Transcribed page contents
===
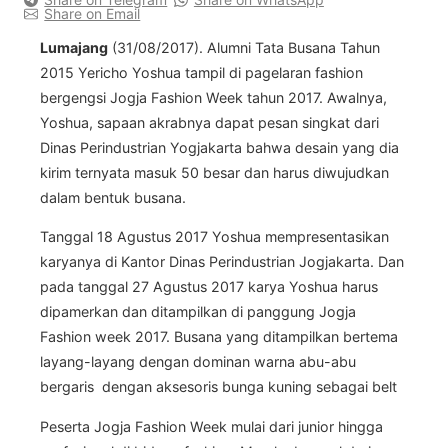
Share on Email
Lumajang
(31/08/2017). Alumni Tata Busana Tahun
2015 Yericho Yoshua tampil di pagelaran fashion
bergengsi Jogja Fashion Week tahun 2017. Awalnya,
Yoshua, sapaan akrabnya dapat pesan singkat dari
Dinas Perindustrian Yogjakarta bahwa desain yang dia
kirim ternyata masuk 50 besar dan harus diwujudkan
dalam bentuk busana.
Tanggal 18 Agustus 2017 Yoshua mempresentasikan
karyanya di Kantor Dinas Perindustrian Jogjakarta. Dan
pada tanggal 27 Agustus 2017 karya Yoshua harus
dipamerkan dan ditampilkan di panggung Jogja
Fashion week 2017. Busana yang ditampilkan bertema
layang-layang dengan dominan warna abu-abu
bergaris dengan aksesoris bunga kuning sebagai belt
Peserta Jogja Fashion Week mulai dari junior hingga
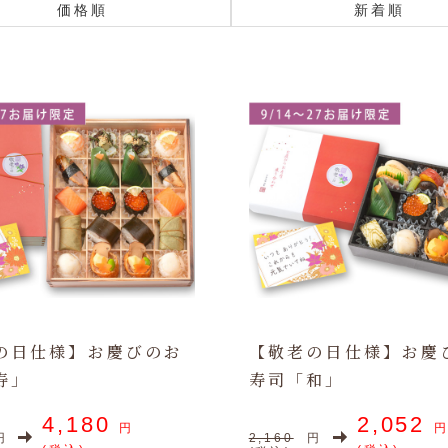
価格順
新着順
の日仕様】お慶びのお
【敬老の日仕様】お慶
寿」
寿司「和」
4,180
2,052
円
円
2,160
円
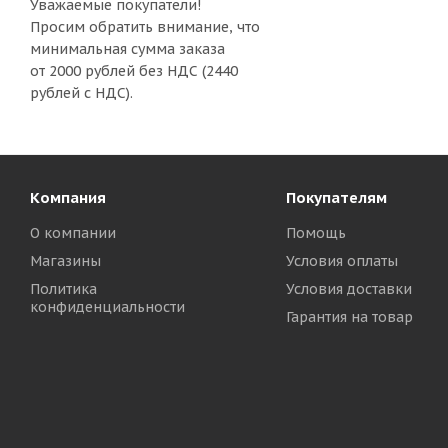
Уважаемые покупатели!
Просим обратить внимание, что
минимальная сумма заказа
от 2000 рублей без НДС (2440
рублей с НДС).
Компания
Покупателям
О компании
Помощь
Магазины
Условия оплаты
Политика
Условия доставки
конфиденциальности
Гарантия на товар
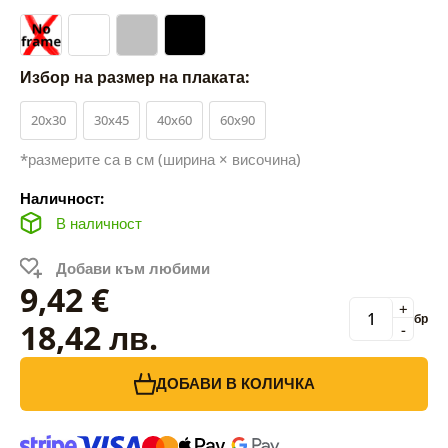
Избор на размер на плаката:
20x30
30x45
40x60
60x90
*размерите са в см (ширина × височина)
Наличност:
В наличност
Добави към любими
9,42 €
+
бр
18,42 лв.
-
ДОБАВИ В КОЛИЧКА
===
I'd like every record transcribed exactly, with no pictures carried over.

Answer to this task
Share on Email
Lumajang
(31/08/2017). Alumni Tata Busana Tahun
2015 Yericho Yoshua tampil di pagelaran fashion
bergengsi Jogja Fashion Week tahun 2017. Awalnya,
Yoshua, sapaan akrabnya dapat pesan singkat dari
Dinas Perindustrian Yogjakarta bahwa desain yang dia
kirim ternyata masuk 50 besar dan harus diwujudkan
dalam bentuk busana.
Tanggal 18 Agustus 2017 Yoshua mempresentasikan
karyanya di Kantor Dinas Perindustrian Jogjakarta. Dan
pada tanggal 27 Agustus 2017 karya Yoshua harus
dipamerkan dan ditampilkan di panggung Jogja
Fashion week 2017. Busana yang ditampilkan bertema
layang-layang dengan dominan warna abu-abu
bergaris dengan aksesoris bunga kuning sebagai belt
Peserta Jogja Fashion Week mulai dari junior hingga
価格順
新着順
の日仕様】お慶びのお
【敬老の日仕様】お慶
寿」
寿司「和」
4,180
2,052
円
円
2,160
円
Уважаемые покупатели!
Просим обратить внимание, что
минимальная сумма заказа
от 2000 рублей без НДС (2440
рублей с НДС).
Компания
Покупателям
О компании
Помощь
Магазины
Условия оплаты
Политика
Условия доставки
конфиденциальности
Гарантия на товар
Избор на размер на плаката:
20x30
30x45
40x60
60x90
*размерите са в см (ширина × височина)
Наличност:
В наличност
Добави към любими
9,42 €
+
бр
18,42 лв.
-
ДОБАВИ В КОЛИЧКА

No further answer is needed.